Hazard v. Little

Hoar, J.

This is a petition for partition. The petitioners aver that they are seised in fee of six elevenths of two undivided third parts of several parcels of real estate, and that the respondent Lucy Little, the only one of the respondents who appears, is seised of one undivided third part as tenant for life, and pray for partition. The respondent objects to granting the prayer of the petition in its present form, because she says that during her widowhood she has the right to cut annually fifty cords of wood upon the whole land, and that this right should be set forth in the petition. The petitioners deny the existence af any such right; or, if it exists, that it extends beyond the one third in which she has a life estate.

*261The land is the real estate of which Otis Little died seised. By his will, the use of all his real and personal estate is given to his wife, Lucy Little, during widowhood, upon the condition that she supports and educates his minor children ; and when the youngest child arrives at the age of twenty-one years, then two thirds of the real and personal estate to be equally divided among the children, “ the other third to be and remain for the support of my said widow.” A statement follows that his “ mind and will is, that neither of his children have any of his property until the youngest one arrives to the age of twenty-one years,” with an exception not material to the present inquiry. The third clause of the will is as follows: “ I give my said widow the privilege of cutting fifty cords of wood yearly, during the time she remains my widow, in addition to firewood, to purchase necessaries, pay taxes and other necessaries for the family.”

We think the true construction of the will is, that this last clause is merely a qualification and extension of the estate given to the widow; authorizing her to cut the fifty cords of wood, in addition to firewood, on any part of the land held by her, without impeachment of waste. Before the youngest child became of age, she might cut the wood on all parts of the land which belonged to her husband. The children having all arrived at the age of twenty-one, if partition is made of their respective shares, her right will thereafter be limited to that part of the land which is not set off to them in severalty.

The language by which this right is given is too direct and explicit to admit of any construction which would cause it to terminate at any time during her widowhood. It is an additional provision, coming after all others in the will, and if it is inconsistent with any other, so that they cannot stand together, would control it.
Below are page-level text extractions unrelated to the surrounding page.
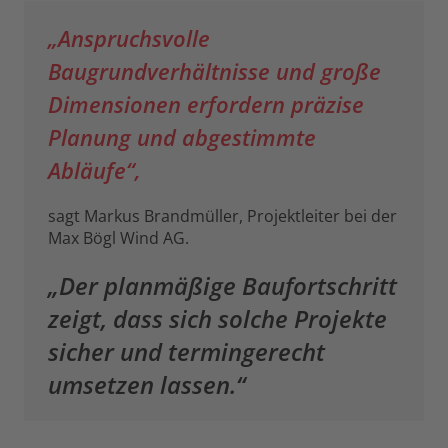
„Anspruchsvolle
Baugrundverhältnisse und große
Dimensionen erfordern präzise
Planung und abgestimmte
Abläufe“,
sagt Markus Brandmüller, Projektleiter bei der
Max Bögl Wind AG.
„Der planmäßige Baufortschritt
zeigt, dass sich solche Projekte
sicher und termingerecht
umsetzen lassen.“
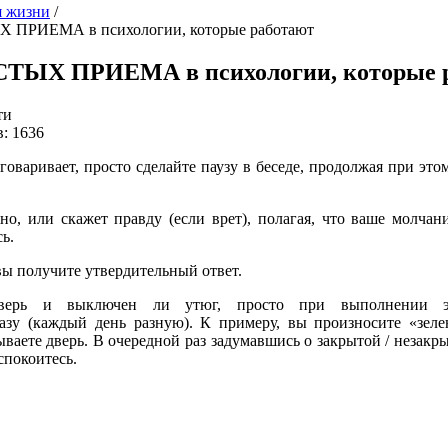
я жизни
/
 ПРИЕМА в психологии, которые работают
ТЫХ ПРИЕМА в психологии, которые 
ти
: 1636
оваривает, просто сделайте паузу в беседе, продолжая при этом
но, или скажет правду (если врет), полагая, что ваше молчан
ь.
 вы получите утвердительный ответ.
дверь и выключен ли утюг, просто при выполнении э
азу (каждый день разную). К примеру, вы произносите «зел
аете дверь. В очередной раз задумавшись о закрытой / незакр
спокоитесь.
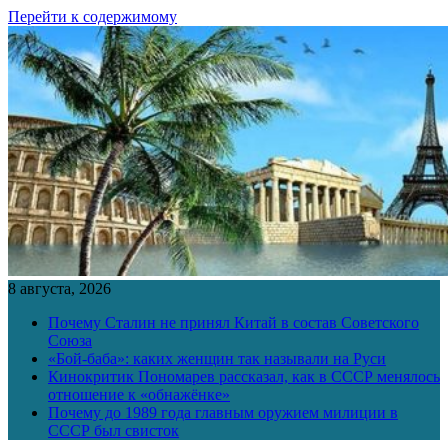
Перейти к содержимому
8 августа, 2026
Почему Сталин не принял Китай в состав Советского
Союза
«Бой-баба»: каких женщин так называли на Руси
Кинокритик Пономарев рассказал, как в СССР менялось
отношение к «обнажёнке»
Почему до 1989 года главным оружием милиции в
СССР был свисток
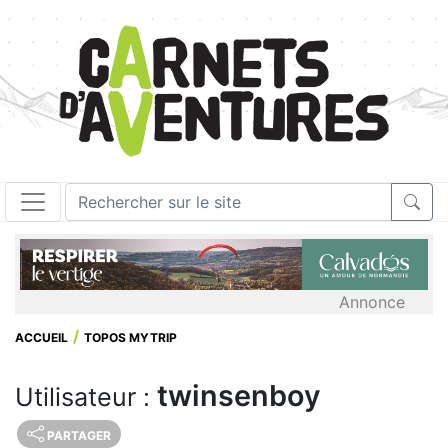
Annonce
ACCUEIL
TOPOS MYTRIP
twinsenboy
Utilisateur :
PARTAGER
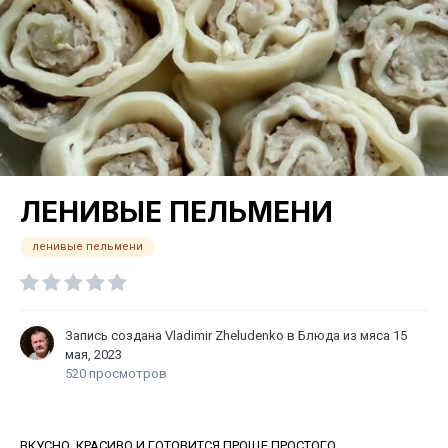
ЛЕНИВЫЕ ПЕЛЬМЕНИ
ленивые пельмени
Запись создана
Vladimir Zheludenko
в
Блюда из мяса
15
мая, 2023
520 просмотров
ВКУСНО, КРАСИВО И ГОТОВИТСЯ ПРОЩЕ ПРОСТОГО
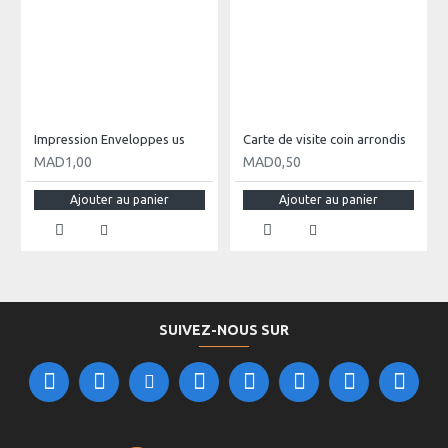
Quantité: 100 pièces.
Impression Enveloppes us
Carte de visite coin arrondis
MAD1,00
MAD0,50
Ajouter au panier
Ajouter au panier
SUIVEZ-NOUS SUR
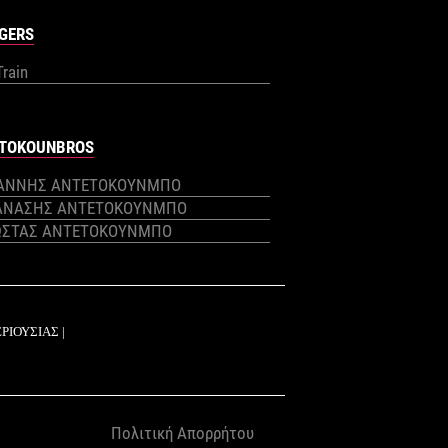
GERS
Train
TOKOUNBROS
ΙΑΝΝΗΣ ΑΝΤΕΤΟΚΟΥΝΜΠΟ
ΑΝΑΣΗΣ ΑΝΤΕΤΟΚΟΥΝΜΠΟ
ΩΣΤΑΣ ΑΝΤΕΤΟΚΟΥΝΜΠΟ
Πολιτική Απορρήτου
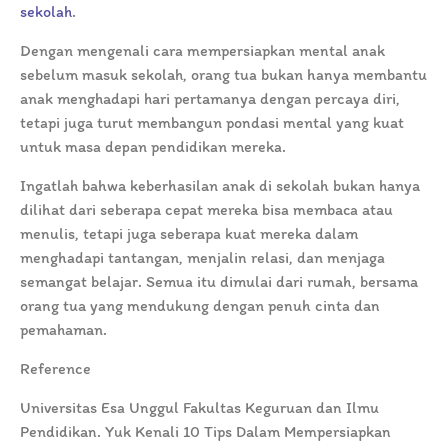
sekolah
.
Dengan mengenali cara mempersiapkan mental anak
sebelum masuk sekolah, orang tua bukan hanya membantu
anak menghadapi hari pertamanya dengan percaya diri,
tetapi juga turut membangun pondasi mental yang kuat
untuk masa depan pendidikan mereka.
Ingatlah bahwa keberhasilan anak di sekolah bukan hanya
dilihat dari seberapa cepat mereka bisa membaca atau
menulis, tetapi juga seberapa kuat mereka dalam
menghadapi tantangan, menjalin relasi, dan menjaga
semangat belajar. Semua itu dimulai dari rumah, bersama
orang tua yang mendukung dengan penuh cinta dan
pemahaman.
Reference
Universitas Esa Unggul Fakultas Keguruan dan Ilmu
Pendidikan. Yuk Kenali 10 Tips Dalam Mempersiapkan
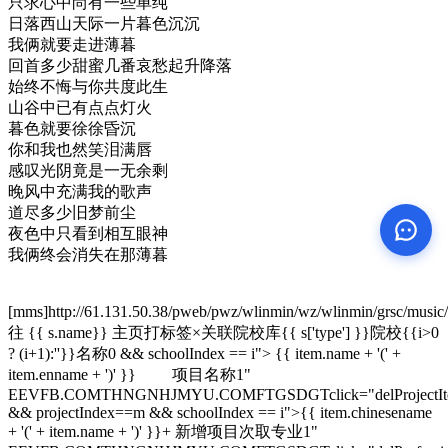
只求心中尚有一些单纯
日落西山天际一片暮色沉沉
我俩就要走进薄暮
回首多少甜蜜几番哀愁起升降落
始终不悔与你共度此生
山谷中已有点点灯火
暮色就要徐徐昏沉
你和我也然笑泪满唇
感叹光阴竟是一无余剩
晚风中充满我的歌声
道尽多少旧梦前尘
夜色中只看到相互眼神
我俩终会消失在那薄暮
[mms]http://61.131.50.38/pweb/pwz/wlinmin/wz/wlinmin/grsc/mus
往 {{ s.name}} 主页打标签×关联院校库{{ s['type'] }}院校{{i>0
? (i+1):''}}名称0 && schoolIndex == i"> {{ item.name + '(' +
item.enname + ')' }} 项目名称1"
EEVFB.COMTHNGNHJMYU.COMFTGSDGTclick="delProjectItem
&& projectIndex==m && schoolIndex == i">{{ item.chinesename
+ '(' + item.name + ')' }}+ 新增项目次取专业1"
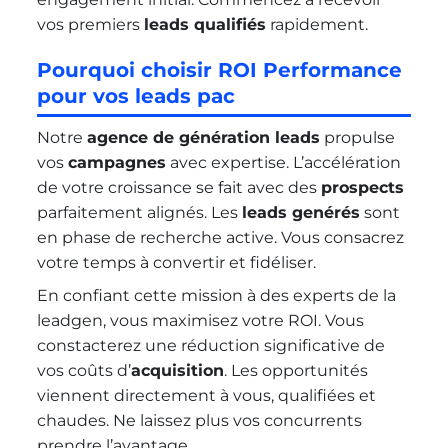
vos premiers
leads qualifiés
rapidement.
Pourquoi choisir ROI Performance
pour vos leads pac
Notre
agence de génération leads
propulse
vos
campagnes
avec expertise. L’accélération
de votre croissance se fait avec des
prospects
parfaitement alignés. Les
leads genérés
sont
en phase de recherche active. Vous consacrez
votre temps à convertir et fidéliser.
En confiant cette mission à des experts de la
leadgen, vous maximisez votre ROI. Vous
constacterez une réduction significative de
vos coûts d’
acquisition
. Les opportunités
viennent directement à vous, qualifiées et
chaudes. Ne laissez plus vos concurrents
prendre l’avantage.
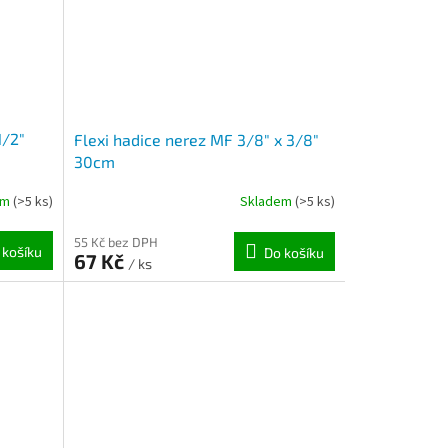
1/2"
Flexi hadice nerez MF 3/8" x 3/8"
30cm
em
(>5 ks)
Skladem
(>5 ks)
55 Kč bez DPH
 košíku
Do košíku
67 Kč
/ ks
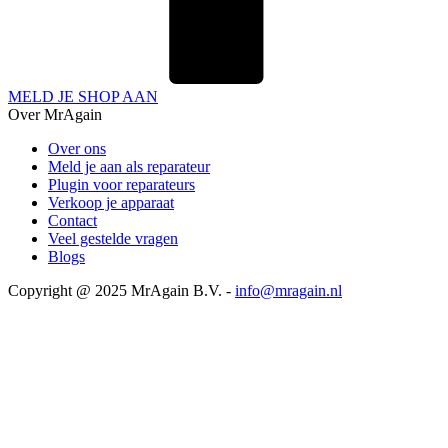
MELD JE SHOP AAN
Over MrAgain
Over ons
Meld je aan als reparateur
Plugin voor reparateurs
Verkoop je apparaat
Contact
Veel gestelde vragen
Blogs
Copyright @ 2025 MrAgain B.V. -
info@mragain.nl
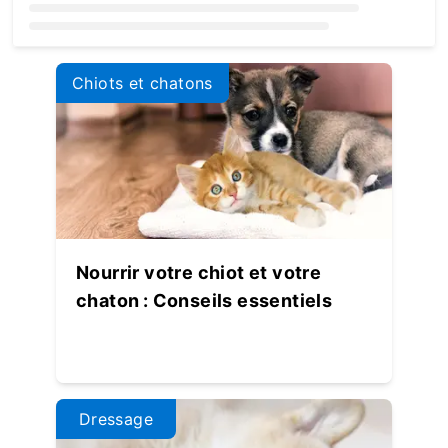
Loading...
Chiots et chatons
Nourrir votre chiot et votre
chaton : Conseils essentiels
Dressage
To hold, as the respondent claims, that the right is to be exercised over the whole land, after the youngest child becomes of age, would render any equal partition impracticable, because the proportionate value of the children’s shares would be liable to constant fluctuation, as the wood might be cut in successive *262years upon different parts of the land. On the other hand although one of the purposes for which the right to cut wood is given is declared to be to purchase “ necessaries for the family,” it is not the only purpose expressed; and while the privilege is in express terms given during the whole widowhood of Mrs. Little, the implication that the testator supposed that her need of money to purchase necessaries, pay taxes, or even for the maintenance of a family, would cease when the children should become entitled to take their two thirds of the estate, is at best very doubtful.

E. Ames, for the petitioners. T M, Stetson, for the respondent.

By the construction adopted, all parts of the will are made consistent with each other, and no practical difficulty arises.

The only other objection to the maintenance of the petition is one of form only, and it does not appear to us to be well founded. The estate which Mrs. Little has in the premises, as tenant in common during her widowhood of an undivided third part of the land of which partition is sought, is correctly set forth in the petition; and is a sufficient compliance with the provisions of Gen. Sts. c. 136, § 6. As we have held that her privilege of cutting wood without impeachment of waste does not attach to the part of the estate which the petitioners claim, there is no reason why it should be stated, and its omission becomes of no practical importance.